For the Hipofam patient community, working together, contributing samples, and raising funds for research has been—and continues to be—a true gateway to hope: the hope of finding a drug that, although it may not cure the disease, can halt or slow its progression toward kidney failure.
Statistics show that, at best, a kidney lasts on average about 15 years. If transplantation is performed during childhood, the patient will likely need more than one organ throughout their life, and life expectancy is reduced in these patients.
The project carried out at VHIR for FHHN is an advanced initiative aimed at better understanding familial hypomagnesemia with hypercalciuria and nephrocalcinosis (FHHNC), an ultra-rare genetic kidney disease that mainly affects children and young people.
Main Objectives
- Create new study models (patient-derived kidney organoids). These laboratory models replicate real characteristics of the affected kidney, allowing researchers to study the disease more precisely and test potential treatments in a controlled environment.

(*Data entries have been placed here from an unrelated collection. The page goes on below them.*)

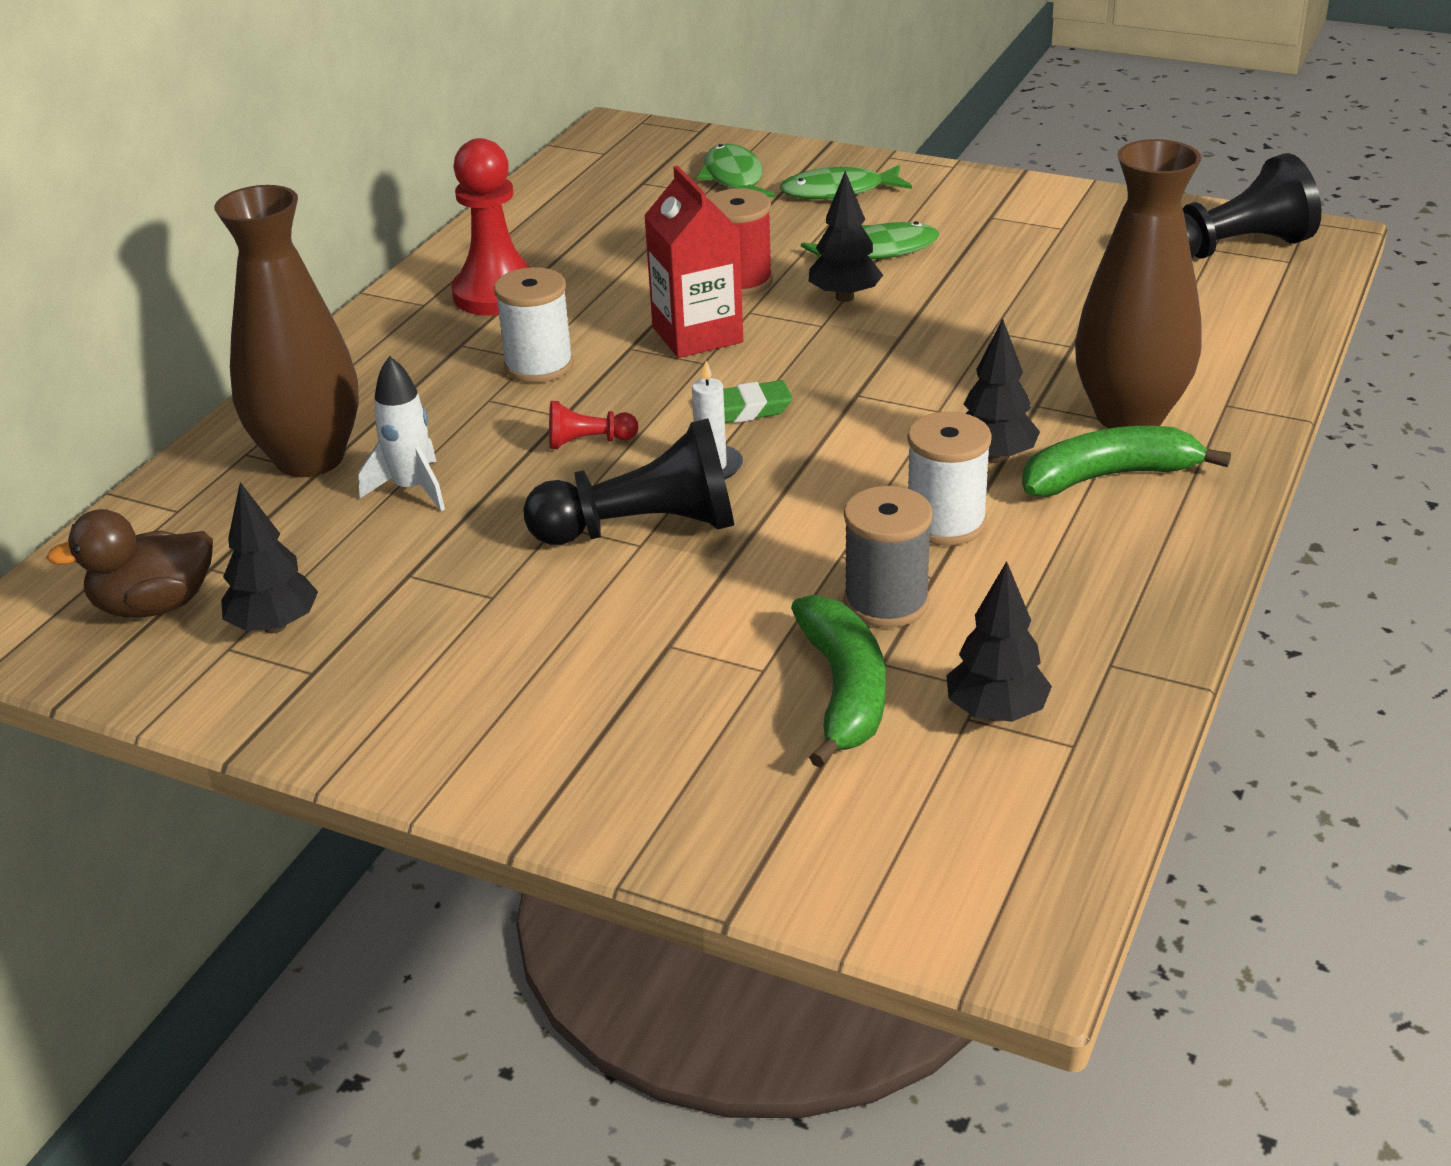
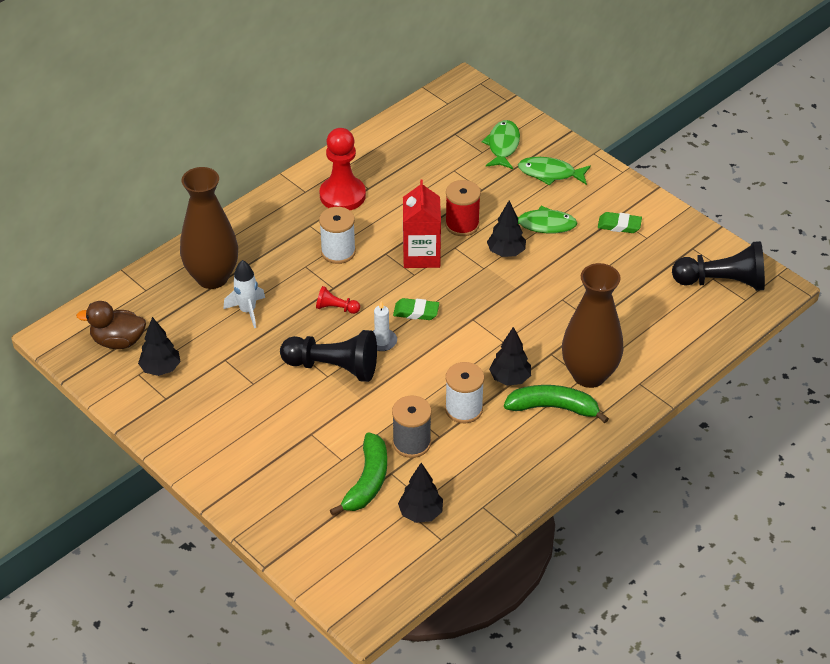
camera: 20 degrees right, 10 degrees up
none -> green eraser [598,212,642,233]

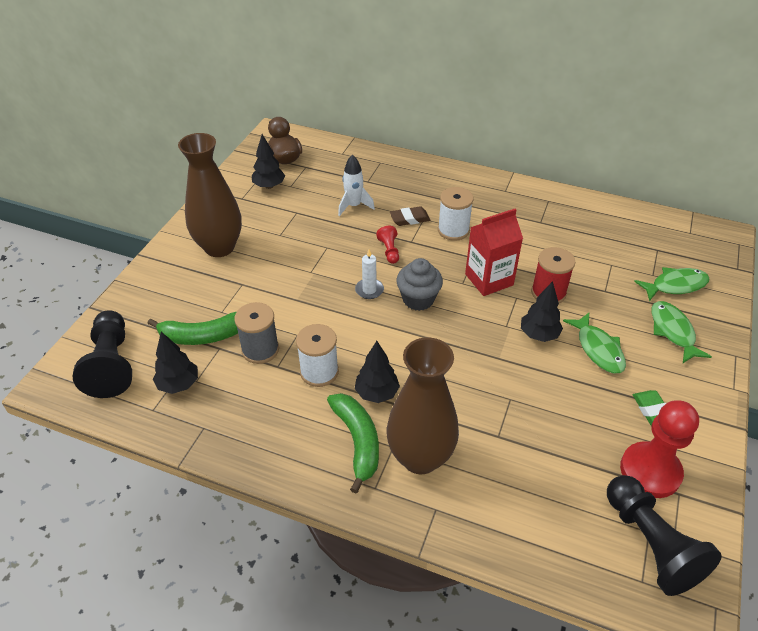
camera: 65 degrees right, 0 degrees up
brown vase [180,167,238,289] -> brown vase moved to [178,133,242,257]
black pawn [280,330,377,382] -> black pawn moved to [73,310,132,398]
red pawn [320,128,366,210] -> red pawn moved to [620,401,699,498]
green eraser [393,298,439,320] -> grey cupcake [396,258,443,311]
none -> brown eraser [390,206,430,226]

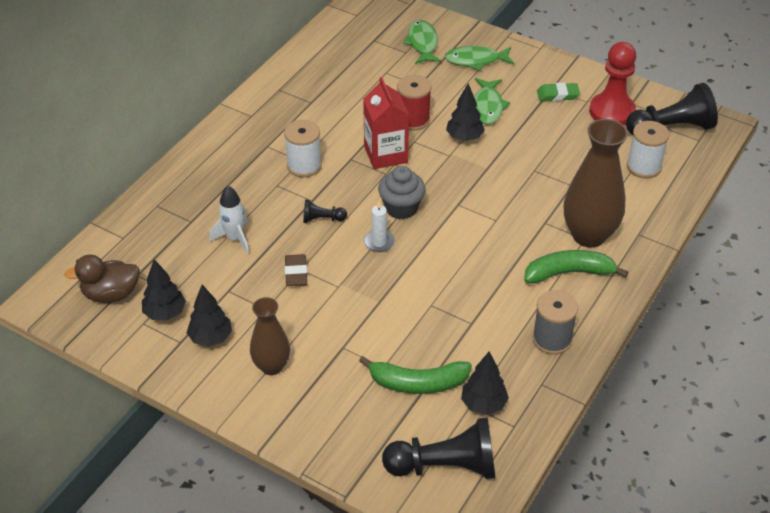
camera: 80 degrees left, 0 degrees up
green banana [147,312,238,345] -> green banana turned 90 degrees clockwise [359,356,472,394]
brown vase [178,133,242,257] -> brown vase [250,297,290,375], size x0.60
grey spool [234,302,279,364] -> grey spool moved to [532,290,578,355]
white spool [296,324,339,387] -> white spool moved to [627,121,669,178]
black tree [355,341,400,403] -> black tree moved to [187,284,232,347]
red pawn [376,226,399,264] -> black pawn [303,199,347,223]
brown eraser [390,206,430,226] -> brown eraser moved to [285,254,307,286]
green fish [563,313,626,374] -> green fish turned 105 degrees clockwise [474,78,510,125]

- Analyze variability among patients. Although all patients may share the same genetic mutation, the progression of the disease can be very different from one individual to another. The project seeks to unravel these differences in order to better understand who is at greater risk of rapid progression toward kidney failure and why.
Patient associations for rare kidney diseases play a fundamental role in the advancement of science and in the lives of those facing the inevitable progression toward kidney failure. Beyond offering emotional support and guidance, these organizations promote research, connect patients, and encourage the development of innovative therapies that may halt or slow the disease. Their work not only strengthens the voice of the community before authorities and healthcare professionals, but also generates hope and concrete resources to improve the quality of life of those living with these rare conditions.